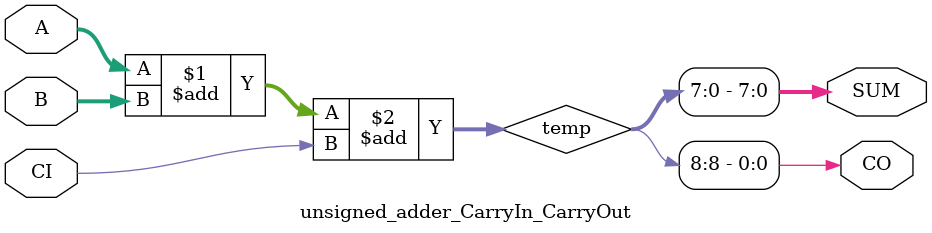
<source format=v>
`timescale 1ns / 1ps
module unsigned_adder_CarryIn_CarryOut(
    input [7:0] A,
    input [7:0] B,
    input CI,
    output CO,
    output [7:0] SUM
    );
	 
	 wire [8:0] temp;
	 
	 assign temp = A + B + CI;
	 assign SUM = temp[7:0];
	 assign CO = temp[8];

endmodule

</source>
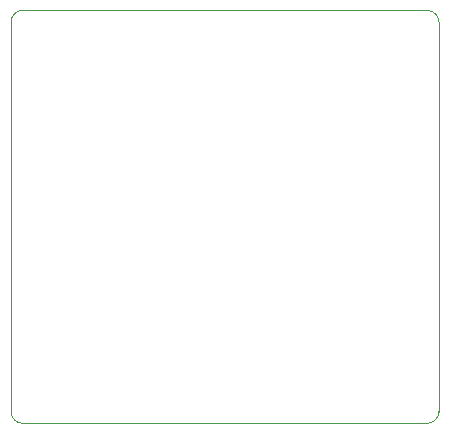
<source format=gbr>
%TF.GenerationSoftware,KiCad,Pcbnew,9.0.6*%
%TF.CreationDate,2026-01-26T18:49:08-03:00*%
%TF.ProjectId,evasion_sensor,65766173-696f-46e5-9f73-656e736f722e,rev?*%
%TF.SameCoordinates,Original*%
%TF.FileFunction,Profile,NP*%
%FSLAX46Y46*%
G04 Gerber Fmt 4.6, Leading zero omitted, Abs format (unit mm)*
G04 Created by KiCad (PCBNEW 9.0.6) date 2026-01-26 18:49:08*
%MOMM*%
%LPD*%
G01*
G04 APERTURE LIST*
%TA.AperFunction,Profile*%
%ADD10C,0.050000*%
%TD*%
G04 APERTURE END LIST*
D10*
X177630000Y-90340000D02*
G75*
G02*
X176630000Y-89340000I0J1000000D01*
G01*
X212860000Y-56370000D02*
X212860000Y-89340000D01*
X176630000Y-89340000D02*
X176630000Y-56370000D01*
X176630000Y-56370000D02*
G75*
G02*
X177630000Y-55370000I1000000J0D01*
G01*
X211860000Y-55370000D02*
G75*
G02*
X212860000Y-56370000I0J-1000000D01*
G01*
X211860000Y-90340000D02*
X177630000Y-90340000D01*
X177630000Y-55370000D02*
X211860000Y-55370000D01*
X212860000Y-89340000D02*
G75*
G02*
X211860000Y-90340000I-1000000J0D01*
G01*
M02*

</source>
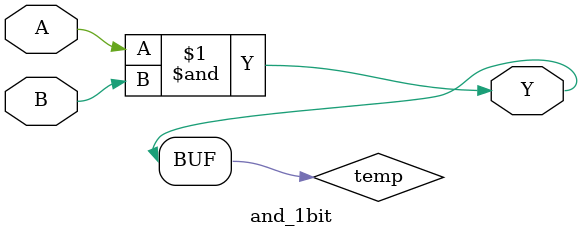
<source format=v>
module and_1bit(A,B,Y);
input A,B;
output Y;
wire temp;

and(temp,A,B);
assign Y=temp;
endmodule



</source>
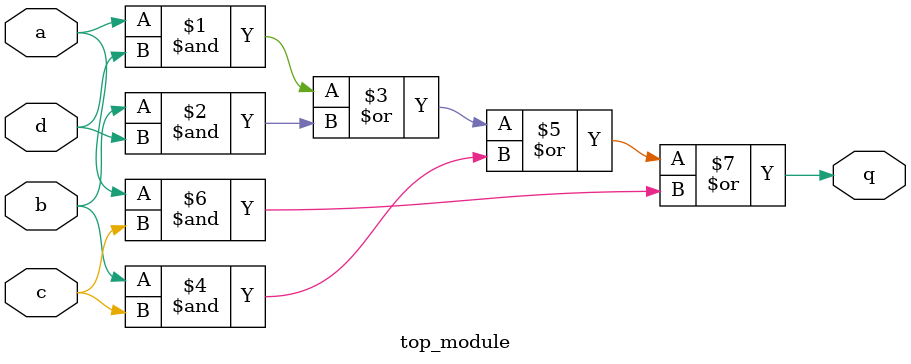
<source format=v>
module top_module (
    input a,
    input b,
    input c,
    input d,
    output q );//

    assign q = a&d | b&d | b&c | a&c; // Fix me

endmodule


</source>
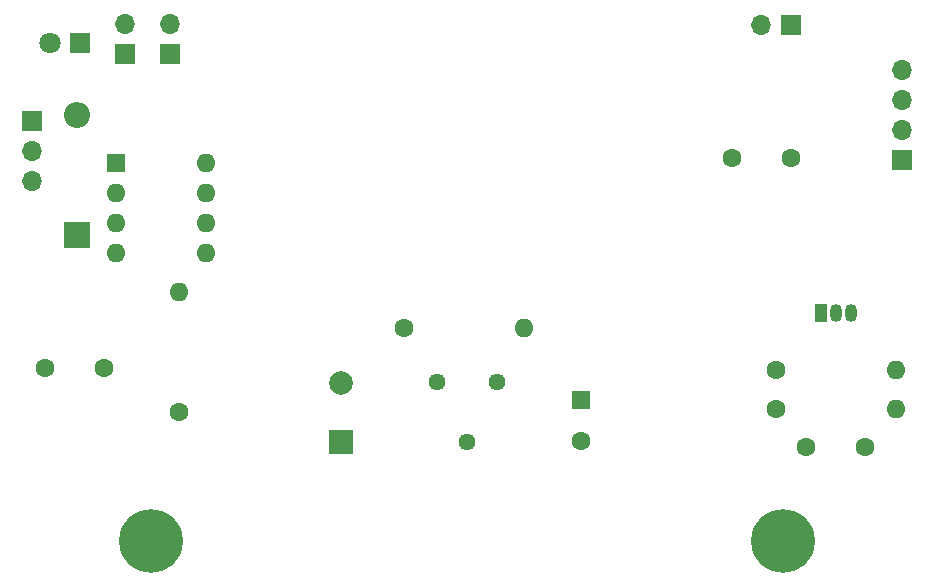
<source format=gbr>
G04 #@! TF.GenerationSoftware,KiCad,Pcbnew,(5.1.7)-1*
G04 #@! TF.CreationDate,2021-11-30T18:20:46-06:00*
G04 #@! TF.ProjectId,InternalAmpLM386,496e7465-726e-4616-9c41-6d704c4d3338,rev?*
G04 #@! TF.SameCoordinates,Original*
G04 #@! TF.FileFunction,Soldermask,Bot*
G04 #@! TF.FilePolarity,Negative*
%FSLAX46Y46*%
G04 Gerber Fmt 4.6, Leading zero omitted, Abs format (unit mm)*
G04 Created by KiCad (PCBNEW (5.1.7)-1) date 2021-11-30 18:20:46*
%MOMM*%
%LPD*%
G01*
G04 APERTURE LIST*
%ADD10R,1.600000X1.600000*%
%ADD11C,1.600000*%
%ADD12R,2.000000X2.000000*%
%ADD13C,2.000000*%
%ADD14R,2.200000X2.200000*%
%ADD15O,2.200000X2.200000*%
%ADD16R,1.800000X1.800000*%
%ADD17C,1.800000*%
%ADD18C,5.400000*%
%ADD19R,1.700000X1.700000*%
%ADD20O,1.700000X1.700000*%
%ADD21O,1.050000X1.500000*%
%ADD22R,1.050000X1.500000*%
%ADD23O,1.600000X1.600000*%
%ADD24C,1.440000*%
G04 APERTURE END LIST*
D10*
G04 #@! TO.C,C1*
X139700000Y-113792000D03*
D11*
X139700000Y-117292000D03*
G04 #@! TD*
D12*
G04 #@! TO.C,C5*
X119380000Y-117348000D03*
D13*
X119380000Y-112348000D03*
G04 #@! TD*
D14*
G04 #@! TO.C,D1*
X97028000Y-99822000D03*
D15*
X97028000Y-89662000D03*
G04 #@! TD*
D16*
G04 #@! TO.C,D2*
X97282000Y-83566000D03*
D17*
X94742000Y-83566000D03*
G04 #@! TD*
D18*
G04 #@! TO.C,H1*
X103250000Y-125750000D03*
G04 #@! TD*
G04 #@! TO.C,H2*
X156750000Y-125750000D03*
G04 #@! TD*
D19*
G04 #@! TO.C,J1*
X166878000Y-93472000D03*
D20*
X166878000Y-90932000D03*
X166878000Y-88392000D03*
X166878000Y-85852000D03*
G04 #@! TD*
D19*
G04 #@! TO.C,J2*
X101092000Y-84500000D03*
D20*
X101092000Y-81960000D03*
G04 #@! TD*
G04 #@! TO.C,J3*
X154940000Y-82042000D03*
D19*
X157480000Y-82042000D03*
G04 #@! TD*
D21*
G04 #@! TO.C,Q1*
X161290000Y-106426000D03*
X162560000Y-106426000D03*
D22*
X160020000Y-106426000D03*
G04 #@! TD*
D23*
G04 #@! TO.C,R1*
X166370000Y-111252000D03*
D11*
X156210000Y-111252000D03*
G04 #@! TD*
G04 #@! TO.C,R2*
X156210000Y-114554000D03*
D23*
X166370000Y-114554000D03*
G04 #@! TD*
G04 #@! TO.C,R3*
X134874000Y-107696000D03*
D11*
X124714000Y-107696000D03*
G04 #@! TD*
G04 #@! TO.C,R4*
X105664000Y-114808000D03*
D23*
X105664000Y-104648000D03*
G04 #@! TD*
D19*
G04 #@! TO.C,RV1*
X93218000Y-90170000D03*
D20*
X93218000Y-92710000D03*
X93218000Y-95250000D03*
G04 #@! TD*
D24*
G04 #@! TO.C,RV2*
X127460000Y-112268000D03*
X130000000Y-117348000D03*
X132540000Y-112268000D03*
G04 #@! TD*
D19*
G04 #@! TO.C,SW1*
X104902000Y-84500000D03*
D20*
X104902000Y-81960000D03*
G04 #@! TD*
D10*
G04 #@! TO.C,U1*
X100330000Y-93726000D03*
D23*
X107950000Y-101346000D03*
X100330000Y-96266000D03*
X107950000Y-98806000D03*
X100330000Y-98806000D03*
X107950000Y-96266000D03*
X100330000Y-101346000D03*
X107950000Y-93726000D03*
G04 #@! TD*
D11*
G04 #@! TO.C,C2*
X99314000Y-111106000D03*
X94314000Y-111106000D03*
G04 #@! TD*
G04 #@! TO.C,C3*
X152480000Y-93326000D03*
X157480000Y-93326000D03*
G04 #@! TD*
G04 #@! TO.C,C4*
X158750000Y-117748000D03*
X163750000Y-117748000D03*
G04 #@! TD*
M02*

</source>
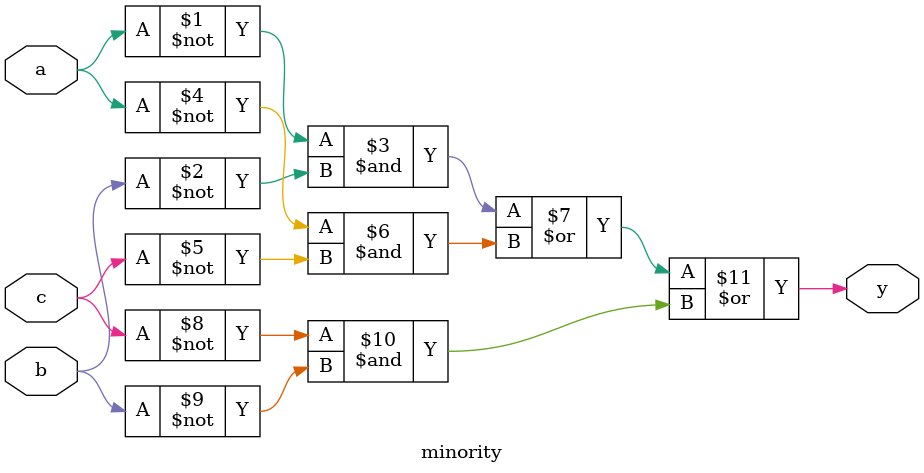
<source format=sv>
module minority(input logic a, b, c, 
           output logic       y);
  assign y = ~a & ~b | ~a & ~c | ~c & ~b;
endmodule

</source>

==================================================

• [TASK STATEMENT]:
What you give back should be exactly the lines of the data above from the line with "G04 #@! TO.C,D2*" through the line with "X157480000Y-82042000D03*", both of those included, and nothing more.

• [OUTPUT FOR THIS EXERCISE]:
G04 #@! TO.C,D2*
X97282000Y-83566000D03*
D17*
X94742000Y-83566000D03*
G04 #@! TD*
D18*
G04 #@! TO.C,H1*
X103250000Y-125750000D03*
G04 #@! TD*
G04 #@! TO.C,H2*
X156750000Y-125750000D03*
G04 #@! TD*
D19*
G04 #@! TO.C,J1*
X166878000Y-93472000D03*
D20*
X166878000Y-90932000D03*
X166878000Y-88392000D03*
X166878000Y-85852000D03*
G04 #@! TD*
D19*
G04 #@! TO.C,J2*
X101092000Y-84500000D03*
D20*
X101092000Y-81960000D03*
G04 #@! TD*
G04 #@! TO.C,J3*
X154940000Y-82042000D03*
D19*
X157480000Y-82042000D03*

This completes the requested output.